Aleteia : Vous dites dans votre livre que la pornographie contient une part de vérité. Vous prenez l’exemple de la tapette à souris qui contient une « vraie » part de fromage pour attirer le rongeur. Quelle est cette part de vérité ?

Martin Steffens : Comme la tapette à souris, la pornographie utilise quelque chose de vrai, de beau, de fort pour nous attirer. Cette part de vérité, c’est le désir que Dieu a mis dans nos cœurs, c’est l’amour fou auquel tout homme est appelé. La pornographie nous attire et nous attrape par cette caricature de l’amour que le désir croit reconnaître. La pornographie ne marche que parce qu’elle profane quelque chose de sacré. Elle singe l’amour, en mimant le désir humain de se donner sans réserve. Si elle ne faisait pas écho à un désir inscrit au plus profond du cœur de l’homme, regarder un homme et une femme s’accoupler aurait le même effet qu’un documentaire animalier ! Or ce n’est pas le cas, il y a une attirance, une sidération, des effets destructeurs, parce qu’elle est l’image fausse d’un désir vrai : le désir de vivre avec son corps un don total.
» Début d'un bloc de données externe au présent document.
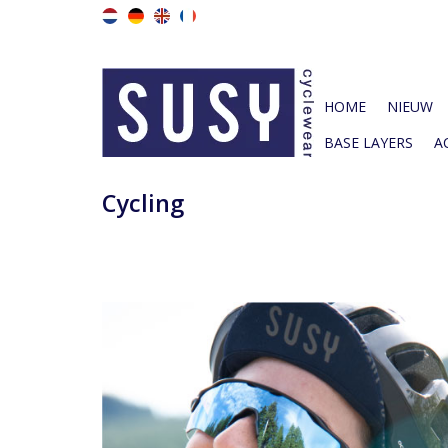
HOME
NIEUW
BASE LAYERS
A
Cycling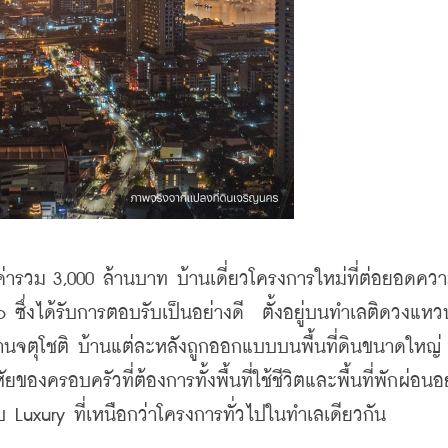
ค่ารวม 3,000 ล้านบาท บ้านเดี่ยวโครงการใหม่ที่ต่อยอดคว
ซึ่งได้รับการตอบรับเป็นอย่างดี  ตั้งอยู่บนทำเลติดวงแหว
านจตุโชติ บ้านแต่ละหลังถูกออกแบบบนพื้นที่ดินขนาดใหญ
ของครอบครัวที่ต้องการทั้งพื้นที่ใช้ชีวิตและพื้นที่พักผ่อนอ
บ Luxury ที่เหนือกว่าโครงการทั่วไปในทำเลเดียวกัน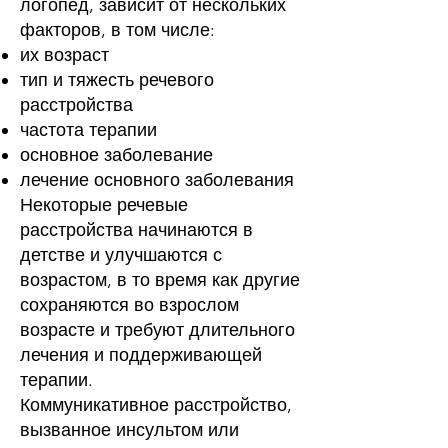
логопед, зависит от нескольких
факторов, в том числе:
их возраст
тип и тяжесть речевого
расстройства
частота терапии
основное заболевание
лечение основного заболевания
Некоторые речевые
расстройства начинаются в
детстве и улучшаются с
возрастом, в то время как другие
сохраняются во взрослом
возрасте и требуют длительного
лечения и поддерживающей
терапии.
Коммуникативное расстройство,
вызванное инсультом или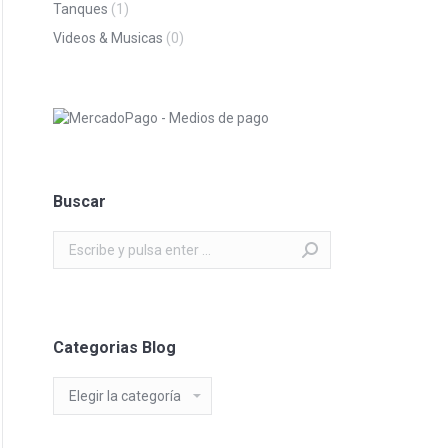
Tanques
(1)
Videos & Musicas
(0)
Buscar
Buscar:
Categorias Blog
Categorias
Blog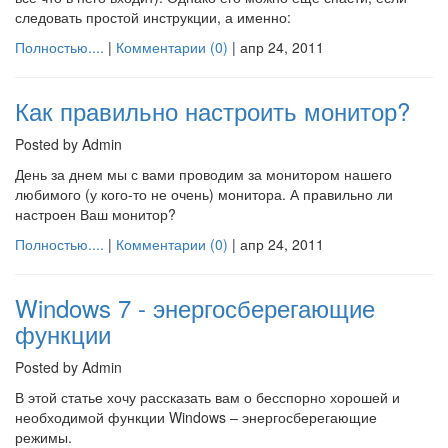
следовать простой инструкции, а именно:
Полностью....
|
Комментарии (0)
|
апр 24, 2011
Как правильно настроить монитор?
Posted by Admin
День за днем мы с вами проводим за монитором нашего
любимого (у кого-то не очень) монитора. А правильно ли
настроен Ваш монитор?
Полностью....
|
Комментарии (0)
|
апр 24, 2011
Windows 7 - энергосберегающие
функции
Posted by Admin
В этой статье хочу рассказать вам о бесспорно хорошей и
необходимой функции Windows – энергосберегающие
режимы.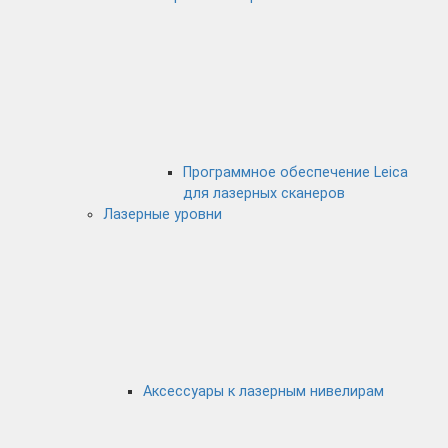
Программное обеспечение Leica
для лазерных сканеров
Лазерные уровни
Аксессуары к лазерным нивелирам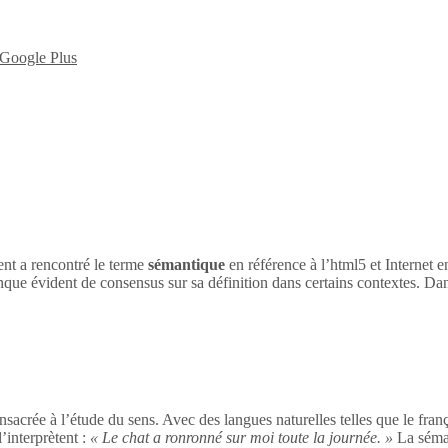
nt a rencontré le terme
sémantique
en référence à l’html5 et Internet 
nque évident de consensus sur sa définition dans certains contextes. Dan
sacrée à l’étude du sens. Avec des langues naturelles telles que le franç
’interprètent :
« Le chat a ronronné sur moi toute la journée. »
La séman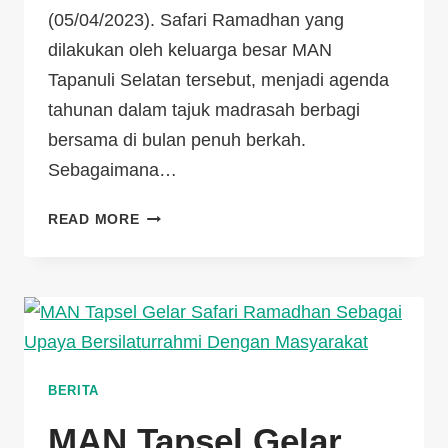
(05/04/2023). Safari Ramadhan yang
dilakukan oleh keluarga besar MAN
Tapanuli Selatan tersebut, menjadi agenda
tahunan dalam tajuk madrasah berbagi
bersama di bulan penuh berkah.
Sebagaimana…
READ MORE
BERITA
MAN Tapsel Gelar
Vous soulignez la nécessité de protéger un enfant de la pornographie. En même temps, vous écrivez très justement : « Quand un enfant pressent qu’on veut le protéger du mal, il commence à pressentir que ce mal existe. » Donc son innocence s’est déjà envolée. Alors comment le protéger ? Nous n’avons guère plus que la parole pour le protéger. Ce mal existe. Enfermer ses enfants sous une cloche de verre n’est pas une solution. Ce serait une manière de dire que le mal est partout, et de gâter ainsi leur innocence. Par la parole, par les mots, il faut faire une relecture du monde et de ce qui s’y vit de dur.